Sem tempo para abrir sorrisos

Sai apressadamente do trabalho, já eram doze horas e, como sempre, eu estava  atrasada para pegar as crianças na escola. E  quando estamos atrasados  parece que as coisas enrolam-se de vez.

Por alguns minutos, parei à porta de entrada e  fiquei  procurando  a chave do carro dentro da minha bolsa, a qual parecia sugar os objetos que eu colocava nela. É incrível a capacidade que eu tenho de perder chaves. Sempre juro que  as guardarei no mesmo lugar dentro da bolsa para evitar o estresse de ter que perder alguns minutos procurando-as, porém, todos os dias, sou traída pela minha indisplicência e  pressa.

 Fiquei agitada e ansiosa  com aquela máscara que tapava meu rosto e  parecia me sufocar mais que o normal. Finalmente encontrei as chaves, então levantei as mãos para o céu em agradecimento de relance e observei que um  dos mendigos que sempre está pelas redondezas  apreciava sorridente toda aquela cena hilária protagonizada por mim. Senti raiva.
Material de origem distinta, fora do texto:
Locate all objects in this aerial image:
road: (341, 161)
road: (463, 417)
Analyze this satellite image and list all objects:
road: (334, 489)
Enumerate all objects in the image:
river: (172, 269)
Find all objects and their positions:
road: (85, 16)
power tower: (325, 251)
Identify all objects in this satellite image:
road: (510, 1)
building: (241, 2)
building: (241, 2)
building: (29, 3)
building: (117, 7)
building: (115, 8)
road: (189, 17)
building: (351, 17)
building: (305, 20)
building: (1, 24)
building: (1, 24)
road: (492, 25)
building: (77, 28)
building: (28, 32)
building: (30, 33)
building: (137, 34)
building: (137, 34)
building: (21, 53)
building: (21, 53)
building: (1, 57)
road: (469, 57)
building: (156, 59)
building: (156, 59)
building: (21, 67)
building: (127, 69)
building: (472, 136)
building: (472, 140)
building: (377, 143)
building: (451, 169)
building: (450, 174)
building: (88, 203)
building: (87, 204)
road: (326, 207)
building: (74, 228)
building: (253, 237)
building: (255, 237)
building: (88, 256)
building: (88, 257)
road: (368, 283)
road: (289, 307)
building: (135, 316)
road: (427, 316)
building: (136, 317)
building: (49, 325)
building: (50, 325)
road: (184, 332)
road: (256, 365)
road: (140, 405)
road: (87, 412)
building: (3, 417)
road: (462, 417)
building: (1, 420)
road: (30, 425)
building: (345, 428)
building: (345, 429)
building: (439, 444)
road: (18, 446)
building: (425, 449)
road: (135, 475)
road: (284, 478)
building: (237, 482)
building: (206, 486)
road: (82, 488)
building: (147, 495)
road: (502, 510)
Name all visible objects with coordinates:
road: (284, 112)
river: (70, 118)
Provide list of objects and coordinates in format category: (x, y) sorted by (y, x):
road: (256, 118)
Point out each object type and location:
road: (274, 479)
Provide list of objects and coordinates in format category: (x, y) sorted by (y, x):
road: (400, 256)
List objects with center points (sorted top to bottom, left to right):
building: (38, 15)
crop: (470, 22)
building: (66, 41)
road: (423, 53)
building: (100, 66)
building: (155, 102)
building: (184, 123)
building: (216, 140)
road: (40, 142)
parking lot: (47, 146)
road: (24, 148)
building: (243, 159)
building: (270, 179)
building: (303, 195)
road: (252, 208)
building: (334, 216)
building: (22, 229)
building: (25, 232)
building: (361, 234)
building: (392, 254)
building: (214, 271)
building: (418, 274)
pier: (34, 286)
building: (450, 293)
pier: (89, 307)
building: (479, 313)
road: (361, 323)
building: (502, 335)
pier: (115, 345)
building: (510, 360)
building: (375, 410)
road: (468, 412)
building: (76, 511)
Fixei meu olhar fuzilando mentalmente o desocupado mendigo,  que parecia sorrir mais do que o comum, deitado na rampa de acesso, a qual era destinada aos cadeirantes. Olhei com mais intensidade e com olhar de desapŕovação, no entanto, ele demonstrava simpatia, ou pouco caso, pois continuava a sorrir. Deveria estar bêbado como sempre. Meu primeiro pensamento foi de julgamento: aquela hora  do dia atrapalhando a entrada das pessoas!

Ele olhava-me  e continuava mostrando sua arcada dentária branquinha. O espírito materno apoderou-se de mim, quando questionei internamente se ele  escovava os dentes todos os dias! Desci meu olhar para o corpo descansando do pedinte e senti um ponta de inveja. Mostrava-se tão relaxado, relax como eu costuma dizer. Mas toda a cobiça de tal relaxamento desapareceu quando reparei em suas roupas maltrapilhas, considerei que não tomava banho havia meses. Senti nojo e pena, ao mesmo tempo!

O que será que pensava ao me olhar? Será que me julgava e também sentia pena de mim? O que lhe fazia sorrir? Me senti mais incomodada ainda… Por que estava dando tanta importância para um mendigo sorridente? Balancei a cabeça em desaprovação a minha atitude e me dei conta que tinha que seguir. Caminhei, a trote, em direção ao carro que estava estacionado no outro lado da rua, sentindo uma imensa vontade de olhar para trás a fim de ver se o riso daquele homem permanecia escancarado. Entretanto, não tive coragem!

Abri o carro e entrei rapidamente, ajeitei-me no assento e antes de dar a partida criei coragem e olhei-o. A figura continuava lá olhando e sorrindo para todos que entravam e saiam. A maioria dos trabalhadores nem lhe notavam, outros olhavam-o simplemente.  Será que era somente eu que havia me incomodado com sua alegria?

Não  compreendia como alguém conseguia sorrir naquele estado, ou será que não tinha consciência da sua situação? Certamente não tinha! Ter consciência de quem somos, ou projetamos ser, inibe sorrisos. Pensei em mim! Quanto tempo fazia que não sorria naturalmente? Desde que foi preciso usar máscaras? Acho que coloquei minha alegria para repousar durante a pandemia! Enquanto isso, em minha testa já começavam a aparecer os sinais dos meus dias de mau humor.

Arranquei o carro, quase que numa atitude de fuga daquele sorriso que me perseguia. Considerei minhas reflexões tão desnecessárias naquele momento!  Não tinha tempo para abrir as janelas da alma naquele momento. O dever me chamava, pois as crianças já deviam estar me esperando.